State Treat canonical state as evidence. Verify shipped claims against main and production; reconcile hot patches and dangling PRs before they become folklore.
Context Treat memory as a cache. Re-anchor important claims against source, and externalize corpus-specific knowledge into configuration, convention packs, eval fixtures, or review queues.
Contract Check executable context like code. Quote the live schema, diff tool prompts against the ORM, and run smoke tests against the real surface.

The part that feels new

The old version of software drift was mostly about documents lying to humans. The AI version is more operational: stale documents become prompts, stale prompts become behavior, stale behavior becomes failed demos or wrong answers.

That changes the risk profile. A stale SQL docstring is not just misleading prose. It is part of the runtime context for an agent that writes SQL. A stale architecture decision is not just historical clutter. It is source material for the next implementation plan. A stale memory is not just an old note. It is a seed for the next session's confidence.
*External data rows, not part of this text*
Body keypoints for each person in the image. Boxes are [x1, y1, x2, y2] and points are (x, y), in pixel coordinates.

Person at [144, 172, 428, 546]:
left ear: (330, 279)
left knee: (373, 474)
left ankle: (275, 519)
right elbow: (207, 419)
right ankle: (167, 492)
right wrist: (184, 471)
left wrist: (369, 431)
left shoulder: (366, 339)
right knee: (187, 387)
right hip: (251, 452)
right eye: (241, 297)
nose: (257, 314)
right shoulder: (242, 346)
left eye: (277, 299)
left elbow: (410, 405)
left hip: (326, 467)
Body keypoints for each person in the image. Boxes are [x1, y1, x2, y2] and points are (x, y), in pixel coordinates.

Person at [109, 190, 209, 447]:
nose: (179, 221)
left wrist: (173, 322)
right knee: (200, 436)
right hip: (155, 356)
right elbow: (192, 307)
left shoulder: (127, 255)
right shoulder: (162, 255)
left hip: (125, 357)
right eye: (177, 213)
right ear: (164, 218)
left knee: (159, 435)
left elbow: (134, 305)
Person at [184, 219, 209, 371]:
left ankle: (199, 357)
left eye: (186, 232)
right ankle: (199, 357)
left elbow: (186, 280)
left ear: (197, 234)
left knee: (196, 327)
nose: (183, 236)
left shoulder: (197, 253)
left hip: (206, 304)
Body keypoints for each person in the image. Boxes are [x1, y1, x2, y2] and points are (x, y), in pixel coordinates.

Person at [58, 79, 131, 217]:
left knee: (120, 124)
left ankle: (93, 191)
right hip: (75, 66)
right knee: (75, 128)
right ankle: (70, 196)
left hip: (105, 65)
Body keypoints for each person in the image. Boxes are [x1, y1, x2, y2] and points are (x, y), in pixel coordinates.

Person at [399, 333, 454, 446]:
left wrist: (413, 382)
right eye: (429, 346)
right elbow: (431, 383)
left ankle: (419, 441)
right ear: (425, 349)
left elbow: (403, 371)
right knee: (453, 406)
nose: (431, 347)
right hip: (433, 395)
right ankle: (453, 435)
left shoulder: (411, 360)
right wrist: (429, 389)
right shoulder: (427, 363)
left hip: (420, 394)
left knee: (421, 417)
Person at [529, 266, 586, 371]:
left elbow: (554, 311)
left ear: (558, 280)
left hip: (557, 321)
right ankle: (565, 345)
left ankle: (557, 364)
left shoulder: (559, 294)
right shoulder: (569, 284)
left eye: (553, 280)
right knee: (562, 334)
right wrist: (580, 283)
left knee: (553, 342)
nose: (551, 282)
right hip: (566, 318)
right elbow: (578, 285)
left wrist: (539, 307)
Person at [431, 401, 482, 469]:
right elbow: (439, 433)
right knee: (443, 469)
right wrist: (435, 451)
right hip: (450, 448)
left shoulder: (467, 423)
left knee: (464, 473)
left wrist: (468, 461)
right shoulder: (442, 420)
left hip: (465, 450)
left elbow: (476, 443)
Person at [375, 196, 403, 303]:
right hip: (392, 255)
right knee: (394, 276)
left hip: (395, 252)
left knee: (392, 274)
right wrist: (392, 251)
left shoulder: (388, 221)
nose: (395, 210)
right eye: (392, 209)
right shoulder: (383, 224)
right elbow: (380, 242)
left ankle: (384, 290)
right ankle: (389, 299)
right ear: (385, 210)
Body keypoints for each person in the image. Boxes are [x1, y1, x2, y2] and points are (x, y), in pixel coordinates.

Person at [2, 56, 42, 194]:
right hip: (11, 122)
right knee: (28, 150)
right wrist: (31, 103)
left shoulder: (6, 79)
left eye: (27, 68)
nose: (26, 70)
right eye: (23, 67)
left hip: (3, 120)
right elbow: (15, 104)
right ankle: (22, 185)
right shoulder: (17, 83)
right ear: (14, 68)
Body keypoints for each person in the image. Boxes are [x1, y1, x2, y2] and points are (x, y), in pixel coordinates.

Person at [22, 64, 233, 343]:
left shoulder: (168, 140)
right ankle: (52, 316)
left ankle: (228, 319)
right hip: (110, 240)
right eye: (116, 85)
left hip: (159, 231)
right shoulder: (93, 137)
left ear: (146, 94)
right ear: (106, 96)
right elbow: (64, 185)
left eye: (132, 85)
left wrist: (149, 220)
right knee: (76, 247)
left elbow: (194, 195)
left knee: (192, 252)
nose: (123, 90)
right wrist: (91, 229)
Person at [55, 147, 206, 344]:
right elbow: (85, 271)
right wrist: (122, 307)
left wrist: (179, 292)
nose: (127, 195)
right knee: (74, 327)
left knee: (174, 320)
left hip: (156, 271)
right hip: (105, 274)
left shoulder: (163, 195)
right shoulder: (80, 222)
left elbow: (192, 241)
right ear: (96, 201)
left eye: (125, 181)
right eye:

This is why I now think of AI-driven development as requiring a new kind of hygiene: faster grounding, not heavier process.

The lesson I wish I had named earlier: AI makes it cheap to create coherent artifacts. That makes it more important to know which artifacts are true.

The upside is that the fixes are not exotic. Read the source. Check the schema. Distinguish decided from shipped. Make stale contracts fail fast. Treat confidence as a smell until it is grounded.

That is the discipline I want underneath the rest of this blog. The later posts will get back to GPUs, inference engines, prompt caching, and agent reliability. This one is the frame: measurements matter, but so does knowing whether the thing you are measuring is still the thing you think you built.